• _TASK OBJECTIVE_:
Exclude all pictures, then write out exactly the lines below from the first one through the line with "স্বাধীন বাংলাদেশের অভ্যুদয়ের".

------------------------------

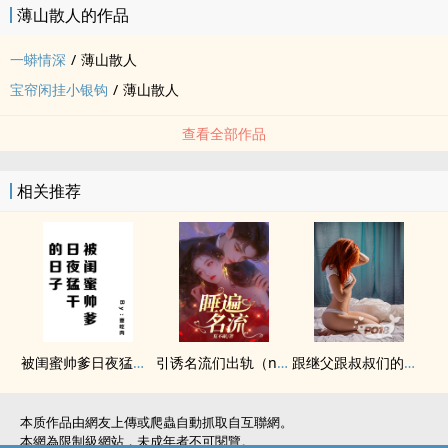
薄山散人的作品
一蟒情深
/
薄山散人
宝帘闲挂小银钩
/
薄山散人
查看全部作品
相关推荐
被闺蜜帅爹日夜猛干的日子（含1v2）
引诱名流们出轨（nph）
跟继父跟叔叔们的‌‍淫‍乱‍‌‍日常NP
本质作品由網友上傳或爬蟲自動抓取自互聯網。
本網為限制級網站，未成年者不可閱覽。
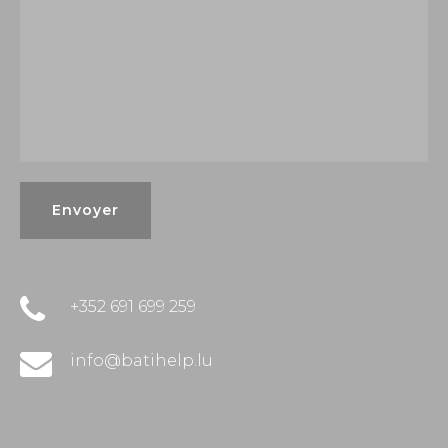
+352 691 699 259
info@batihelp.lu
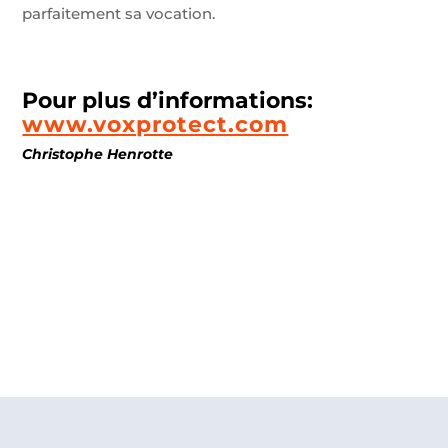
parfaitement sa vocation.
Pour plus d’informations:
www.voxprotect.com
Christophe Henrotte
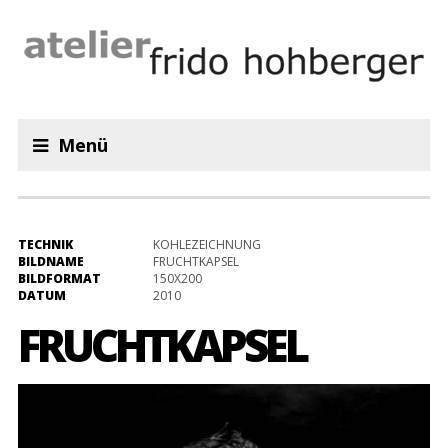
Menü
TECHNIK
KOHLEZEICHNUNG
BILDNAME
FRUCHTKAPSEL
BILDFORMAT
150X200
DATUM
2010
FRUCHTKAPSEL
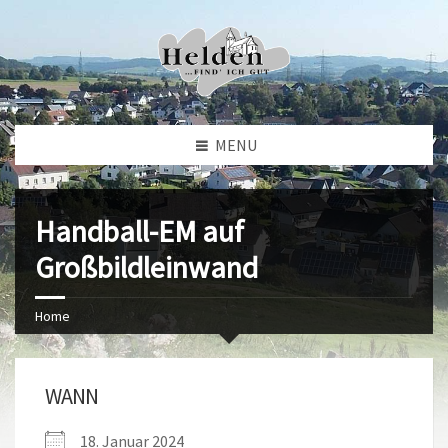
MENU
Handball-EM auf
Großbildleinwand
Home
WANN
18. Januar 2024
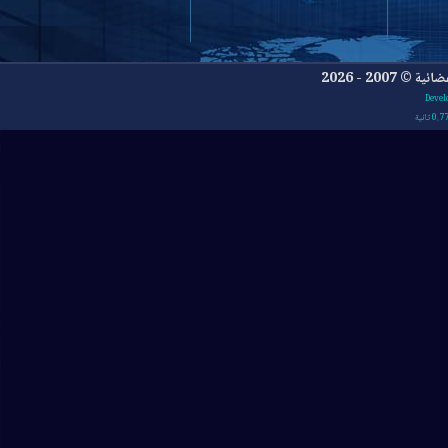
- 2026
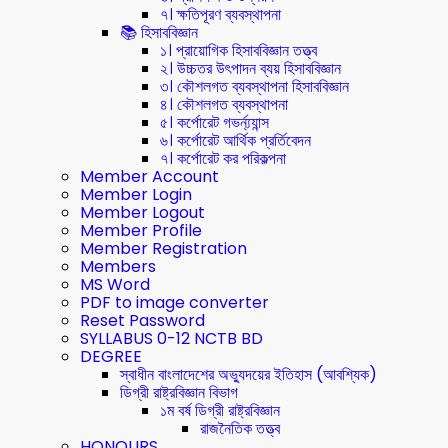
৭। ক্ষতিপূরণ ব্যবস্থাপনা
📚 হিসাববিজ্ঞান
১। প্রায়োগিক হিসাববিজ্ঞান তত্ত্ব
২। উচ্চতর উৎপাদন ব্যয় হিসাববিজ্ঞান
৩। কৌশলগত ব্যবস্থাপনা হিসাববিজ্ঞান
৪। কৌশলগত ব্যবস্থাপনা
৫। কর্পোরেট গভর্ন্য্যান্স
৬। কর্পোরেট আর্থিক প্রর্তিবেদন
৭। কর্পোরেট কর পরিকল্পনা
Member Account
Member Login
Member Logout
Member Profile
Member Registration
Members
MS Word
PDF to image converter
Reset Password
SYLLABUS 0-12 NCTB BD
DEGREE
স্বাধীন বাংলাদেশের অভ্যুদয়ের ইতিহাস (আবশ্যিক)
ডিগ্রী রাষ্ট্রবিজ্ঞান বিভাগ
১ম বর্ষ ডিগ্রী রাষ্ট্রবিজ্ঞান
রাজনৈতিক তত্ত্ব
HONOURS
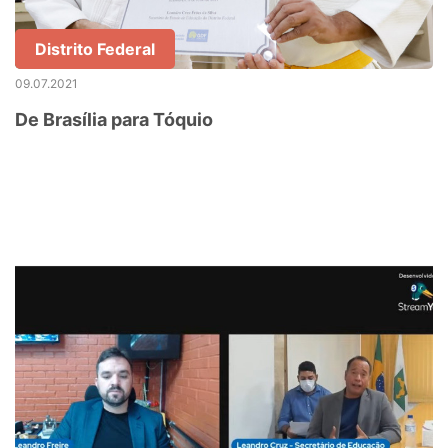
Distrito Federal
09.07.2021
De Brasília para Tóquio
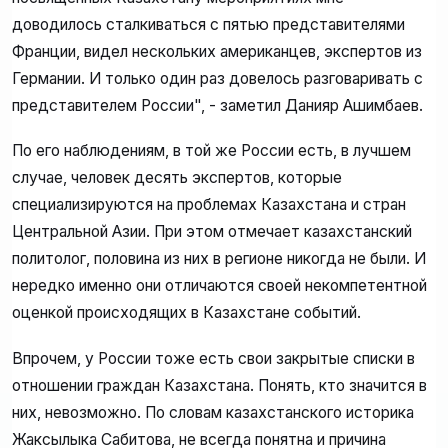
доводилось сталкиваться с пятью представителями
Франции, видел нескольких американцев, экспертов из
Германии. И только один раз довелось разговаривать с
представителем России", - заметил Данияр Ашимбаев.
По его наблюдениям, в той же России есть, в лучшем
случае, человек десять экспертов, которые
специализируются на проблемах Казахстана и стран
Центральной Азии. При этом отмечает казахстанский
политолог, половина из них в регионе никогда не были. И
нередко именно они отличаются своей некомпетентной
оценкой происходящих в Казахстане событий.
Впрочем, у России тоже есть свои закрытые списки в
отношении граждан Казахстана. Понять, кто значится в
них, невозможно. По словам казахстанского историка
Жаксылыка Сабитова, не всегда понятна и причина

------------------------------

• _EXERCISE RESPONSE_:
薄山散人的作品
一蟒情深
/
薄山散人
宝帘闲挂小银钩
/
薄山散人
查看全部作品
相关推荐
被闺蜜帅爹日夜猛干的日子（含1v2）
引诱名流们出轨（nph）
跟继父跟叔叔们的‌‍淫‍乱‍‌‍日常NP
本质作品由網友上傳或爬蟲自動抓取自互聯網。
本網為限制級網站，未成年者不可閱覽。
+352 691 699 259
info@batihelp.lu
parfaitement sa vocation.
Pour plus d’informations:
www.voxprotect.com
Christophe Henrotte
Menü
TECHNIK
KOHLEZEICHNUNG
BILDNAME
FRUCHTKAPSEL
BILDFORMAT
150X200
DATUM
2010
FRUCHTKAPSEL
MENU
Handball-EM auf
Großbildleinwand
Home
WANN
18. Januar 2024
- 2026
৭। ক্ষতিপূরণ ব্যবস্থাপনা
📚 হিসাববিজ্ঞান
১। প্রায়োগিক হিসাববিজ্ঞান তত্ত্ব
২। উচ্চতর উৎপাদন ব্যয় হিসাববিজ্ঞান
৩। কৌশলগত ব্যবস্থাপনা হিসাববিজ্ঞান
৪। কৌশলগত ব্যবস্থাপনা
৫। কর্পোরেট গভর্ন্য্যান্স
৬। কর্পোরেট আর্থিক প্রর্তিবেদন
৭। কর্পোরেট কর পরিকল্পনা
Member Account
Member Login
Member Logout
Member Profile
Member Registration
Members
MS Word
PDF to image converter
Reset Password
SYLLABUS 0-12 NCTB BD
DEGREE
স্বাধীন বাংলাদেশের অভ্যুদয়ের ইতিহাস (আবশ্যিক)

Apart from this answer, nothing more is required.